The publications analyzed in our study included mostly high-risk patients. This higher prevalence affects and increases the positive predictive value. In a screening population the prevalence of disease is lower. The lessons learned from mammography will have to be implimented if and when CT colonography is used for screening [33]. The extrapolation of our results to screening populations needs to await larger-scale studies because the number of patients enrolled in each study evaluated was too small for us to reach conclusions regarding the general population. The importance of risk-stratification profiles and cost-benefit models should be studied in the future.

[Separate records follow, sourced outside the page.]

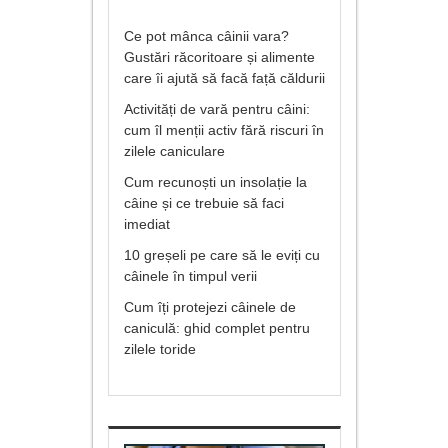
Ce pot mânca câinii vara?
Gustări răcoritoare și alimente
care îi ajută să facă față căldurii
Activități de vară pentru câini:
cum îl menții activ fără riscuri în
zilele caniculare
Cum recunoști un insolație la
câine și ce trebuie să faci
imediat
10 greșeli pe care să le eviți cu
câinele în timpul verii
Cum îți protejezi câinele de
caniculă: ghid complet pentru
zilele toride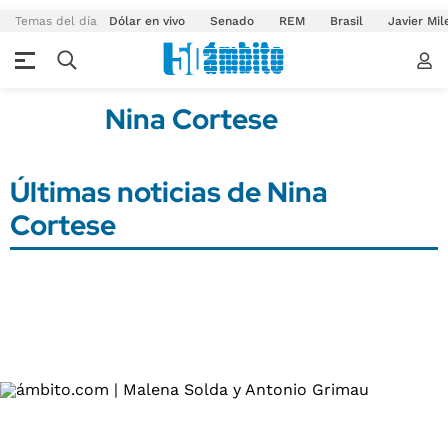
Temas del día
Dólar en vivo
Senado
REM
Brasil
Javier Mil
Nina Cortese
Últimas noticias de Nina
Cortese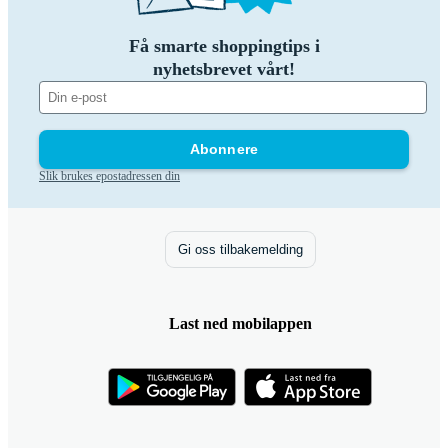
Få smarte shoppingtips i
nyhetsbrevet vårt!
Abonnere
Slik brukes epostadressen din
Gi oss tilbakemelding
Last ned mobilappen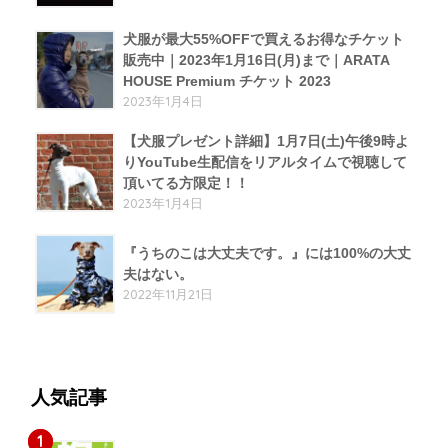
犬服が最大55%OFFで買えるお得なチケット
販売中｜2023年1月16日(月)まで｜ARATA
HOUSE Premium チケット 2023
2023年1月4日
【犬服プレゼント詳細】1月7日(土)午後9時よ
りYouTube生配信をリアルタイムで視聴して
頂いてる方限定！！
2023年1月4日
『うちのこは大丈夫です。』には100%の大丈
夫はない。
2022年11月21日
人気記事
1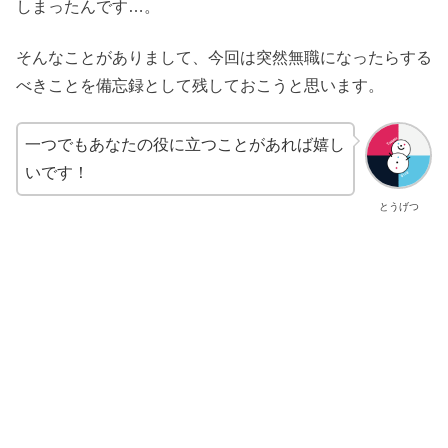
しまったんです…。
そんなことがありまして、今回は突然無職になったらする
べきことを備忘録として残しておこうと思います。
一つでもあなたの役に立つことがあれば嬉し
いです！
とうげつ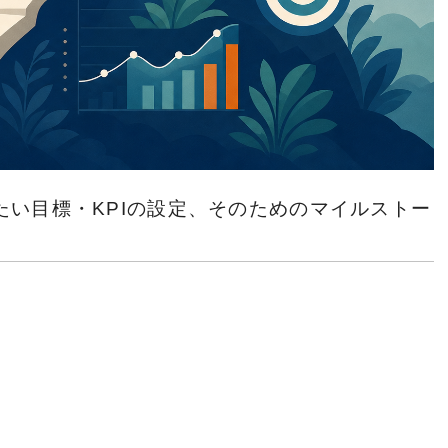
たい目標・KPIの設定、そのためのマイルストー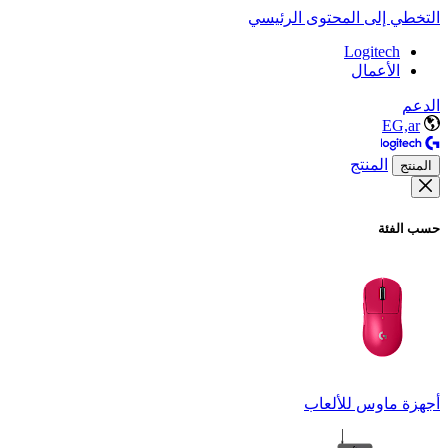
التخطي إلى المحتوى الرئيسي
Logitech
الأعمال
الدعم
EG,ar
المنتج
المنتج
حسب الفئة
أجهزة ماوس للألعاب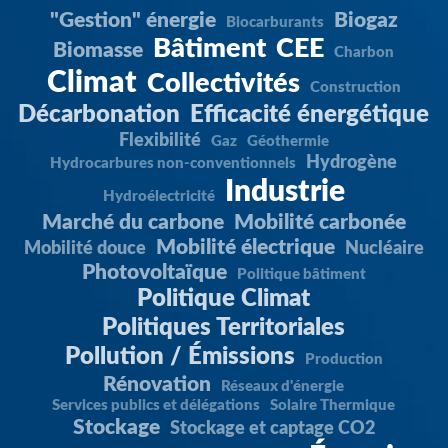
"Gestion" énergie
Biogaz
Biocarburants
Bâtiment
CEE
Biomasse
Charbon
Climat
Collectivités
Construction
Décarbonation
Efficacité énergétique
Flexibilité
Gaz
Géothermie
Hydrogène
Hydrocarbures non-conventionnels
Industrie
Hydroélectricité
Marché du carbone
Mobilité carbonée
Mobilité électrique
Mobilité douce
Nucléaire
Photovoltaïque
Politique bâtiment
Politique Climat
Politiques Territoriales
Pollution / Émissions
Production
Rénovation
Réseaux d'énergie
Services publics et délégations
Solaire Thermique
Stockage
Stockage et captage CO2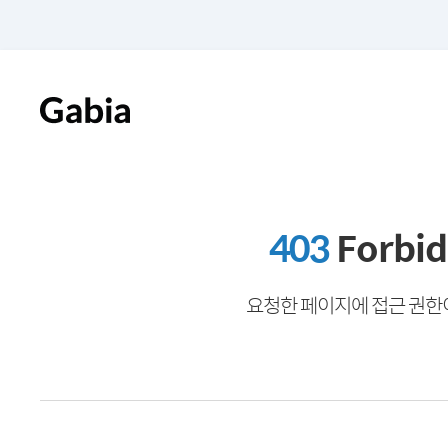
403
Forbi
요청한 페이지에 접근 권한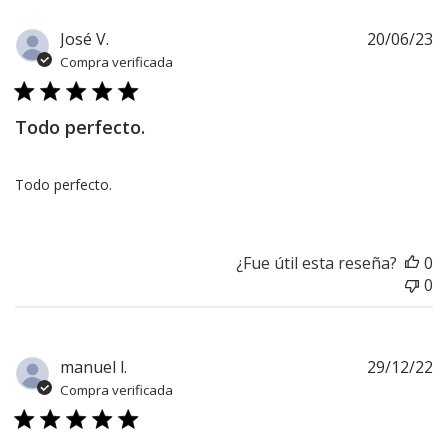
F
José V.
20/06/23
d
Compra verificada
pu
Todo perfecto.
Todo perfecto.
¿Fue útil esta reseña?
0
0
F
manuel l.
29/12/22
d
Compra verificada
pu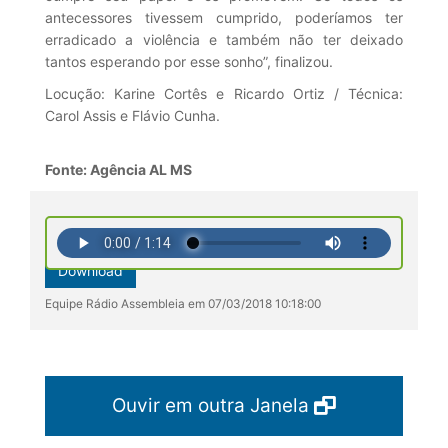
antecessores tivessem cumprido, poderíamos ter
erradicado a violência e também não ter deixado
tantos esperando por esse sonho”, finalizou.
Locução: Karine Cortês e Ricardo Ortiz / Técnica:
Carol Assis e Flávio Cunha.
Fonte: Agência AL MS
Download
Equipe Rádio Assembleia em 07/03/2018 10:18:00
Ouvir em outra Janela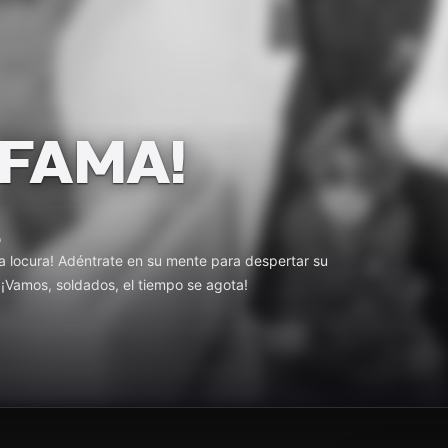
 FAMA!
o
 la locura! Adéntrate en su mente para despertar su
. ¡Vamos, soldados, el tiempo se agota!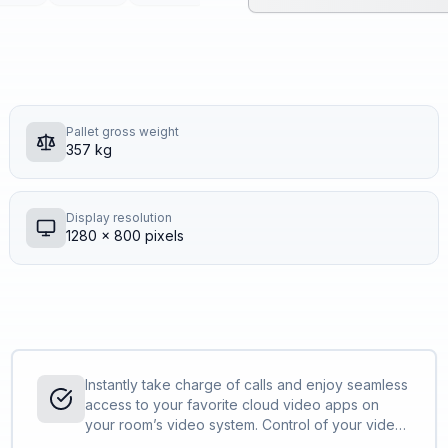
Pallet gross weight
357 kg
Display resolution
1280 x 800 pixels
Instantly take charge of calls and enjoy seamless
access to your favorite cloud video apps on
your room’s video system. Control of your video
calls with ease and share content with a tap.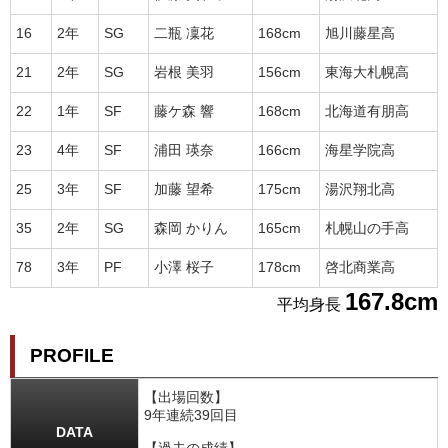
16
2年
SG
二瓶 凜花
168cm
旭川藤星高
21
2年
SG
岩根 美羽
156cm
東海大札幌高
22
1年
SF
藤ケ森 響
168cm
北海道有朋高
23
4年
SF
浦田 瑛奈
166cm
海星学院高
25
3年
SF
加藤 望希
175cm
湯沢翔北高
35
2年
SG
森岡 かりん
165cm
札幌山の手高
78
3年
PF
小澤 桜子
178cm
啓北商業高
167.8cm
平均身長
PROFILE
【出場回数】
9年連続39回目
DATA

The per-polyp and per-patient sensitivity should be determined separately. Per-patient sensitivity is important primarily for clinical decision-making in triaging patients to conventional colonoscopy for a more complete evaluation and biopsy. Per-polyp sensitivity establishes our diagnostic skills because many patients have only one polyp and accurate diagnosis is needed for setting up criteria for accreditation and performance. The per-patient weighted sensitivities for polyps 69 mm and for polyps 10 mm or larger were similar (0.87 and 0.88, respectively), which is encouraging for metaanalyses involving the same studies. On a per-polyp analysis, however, this difference was more pronounced0.63 and 0.81, respectively and is statistically significant. The performance of CT colonography for small polyps is poor, but from a clinical perspective these are the least important ones.
Currently, one of the major drawbacks of mammography is its high level of false-positive results (i.e., low specificity) [33]. On the basis of our results, CT colonography seems to have an excellent specificity record (false-positive results of 5%) with pooled specificity for patients with polyps 10 mm or larger being 95%. We did not address specificity per polyp because of uncertainty regarding the denominator for this group.
Limitations to our study may include an inherited publication bias because studies that show a positive effect tend to be published more often than those that do not [34]. Several weakly positive studies may seem to add up to a strong positive result. A verification bias may have also occurred because in most studies, high-risk patient results were evaluated and verified using conventional colonoscopy [35]. Another inherent limitation is using size criteria for polyps that might not have been precisely measured, thus causing bias.
In conclusion, the collective evidence of published studies shows CT colonography to be an accurate tool for detecting clinically important colorectal polyps. The specificity and sensitivity of CT colonography are especially good for detecting polyps 10 mm or larger. The metaanalysis of the literature we conducted justifies large-scale studies to validate the results obtained.